Mast cells are found in many parts of the body, but are concentrated in parts that are vulnerable to the outside world. The skin, the nasal passages, sinuses, the lungs and the gut. They are there to protect us but when levels rise above our tolerance, they can have a double edged sword & cause more issues than they should.

IBS is a common functional gastrointestinal disorder affecting the quality of life of up to 20% of the population worldwide. It is characterized by abdominal pain and altered bowel habits, ranging from constipation to diarrhea, and everything in between. Mast cells play a prominent role in the development of functional GI disorders, particularly IBS, reflux, & chronic or cyclical nausea. Mast cells are key components in inflammatory reactions. Upon activation, they release histamine, heparin, and nerve growth factor, among many other mediators that modulate immune response and nerve sensitization. This is important for pain perception/ hypersensitivity. Mast cell population is usually increased in animal models and biopsies from patients with irritable bowel syndrome (IBS).

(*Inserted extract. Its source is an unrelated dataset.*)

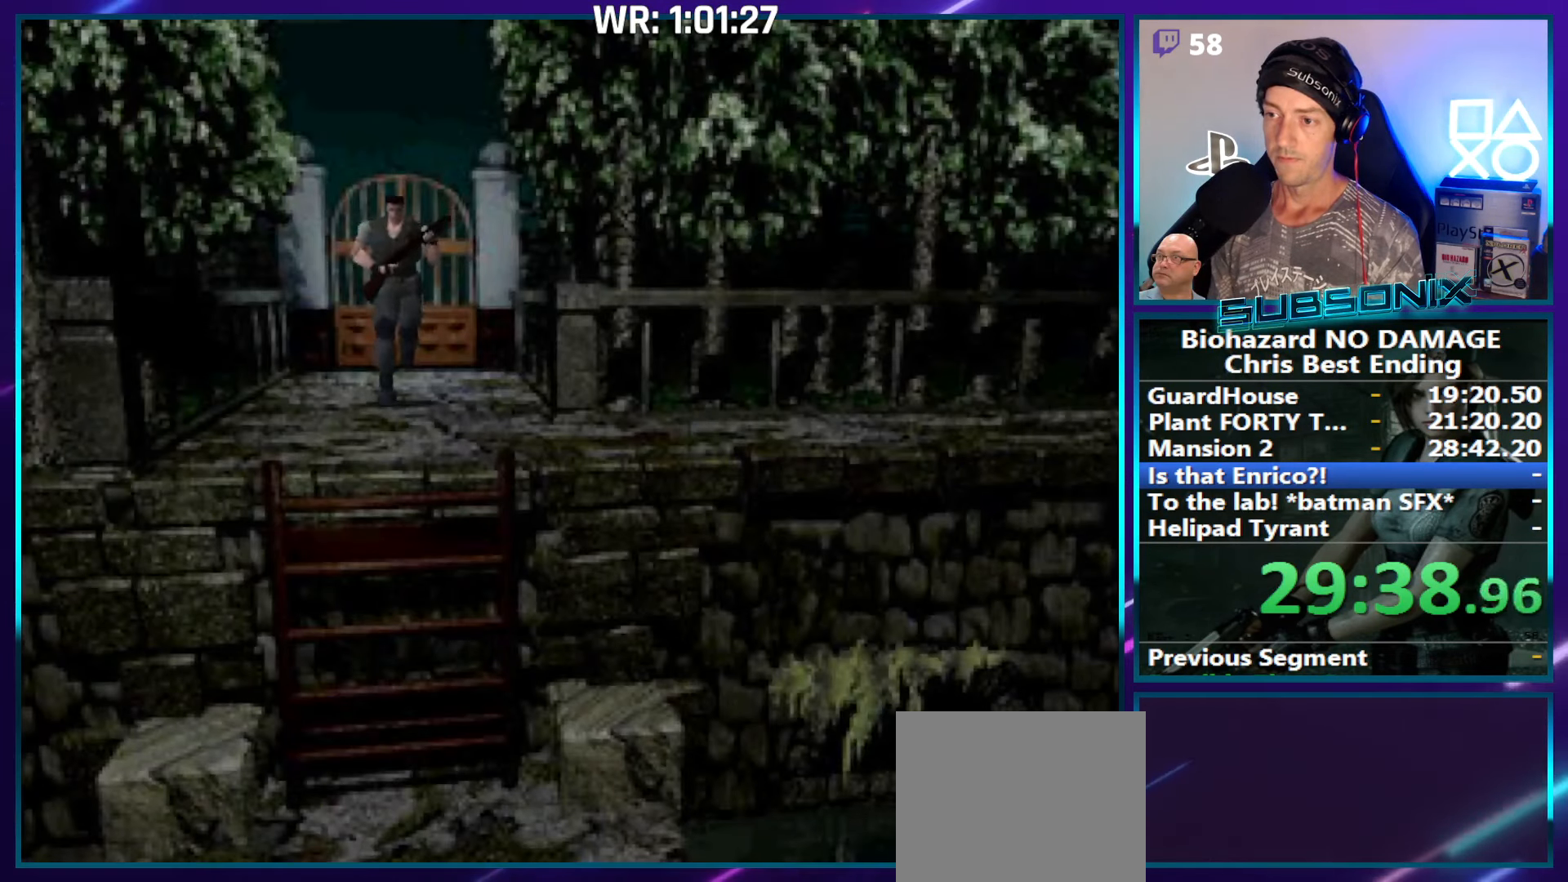
{"buttons": ["SQUARE", "DPAD_UP", "DPAD_LEFT"], "right_stick": "center", "events": [[300, "DPAD_LEFT", "down"]]}
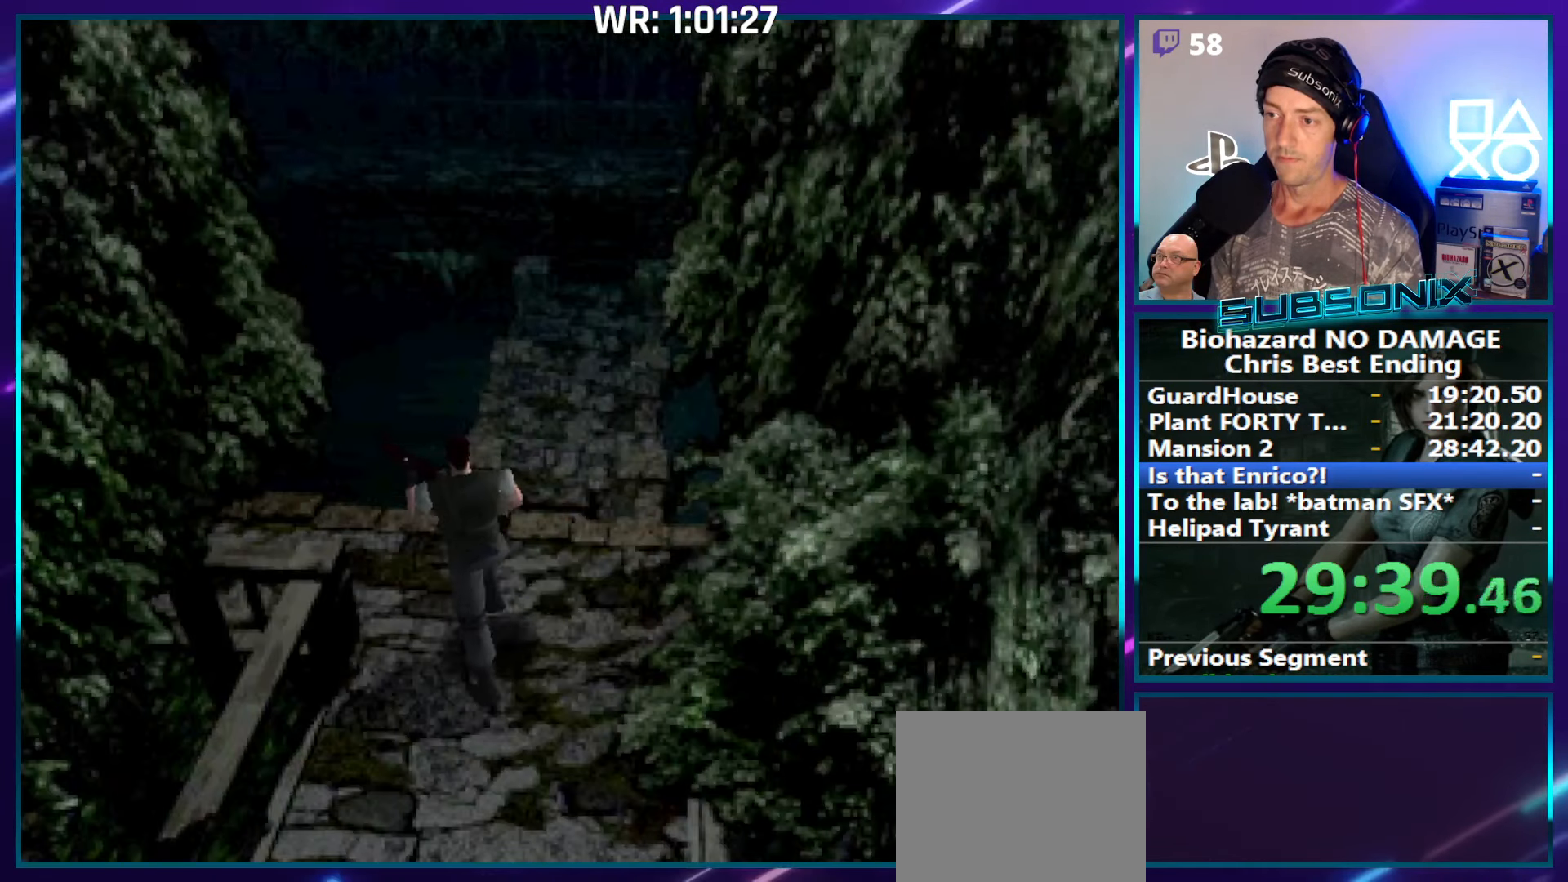
{"buttons": ["SQUARE", "DPAD_UP", "DPAD_LEFT"], "right_stick": "center", "events": []}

As well as influencing gut nerve endings, proteases released by mast cells may also affect the integrity of the gut wall. The mucosal barrier acts as a semipermeable barrier allowing the absorption of nutrients but limiting the transport of potentially harmful antigens and microorganisms. Several studies have suggested that an increase in intestinal permeability could be a key factor of IBS progression. Overall, these studies clearly suggest that barrier function breakdown, with the possibility of bacterial invasion and low-grade immune system activation, plays an important role in the development of IBS symptoms, including pain hypersensitivity. This effect can be reinforced by the direct activation of mast cells in stressful situations. This highlights the consideration of IBS as a brain–gut axis disorder. Stress makes it worse.

Small intestinal bacterial overgrowth (SIBO) was shown to be common in those Mast Cell issues, as well as headaches, rashes, Postural Orthostatic Tachycardia Syndrome (POTS), period pain/ heavy periods. Diamine oxidase (DAO) is an enzyme that helps break down excess histamine in your body. We often are unable to make enough of this enzyme if we are low in zinc. Then what should be a normal level of histamine, begins to overflow and gut or allergy like symptoms can occur.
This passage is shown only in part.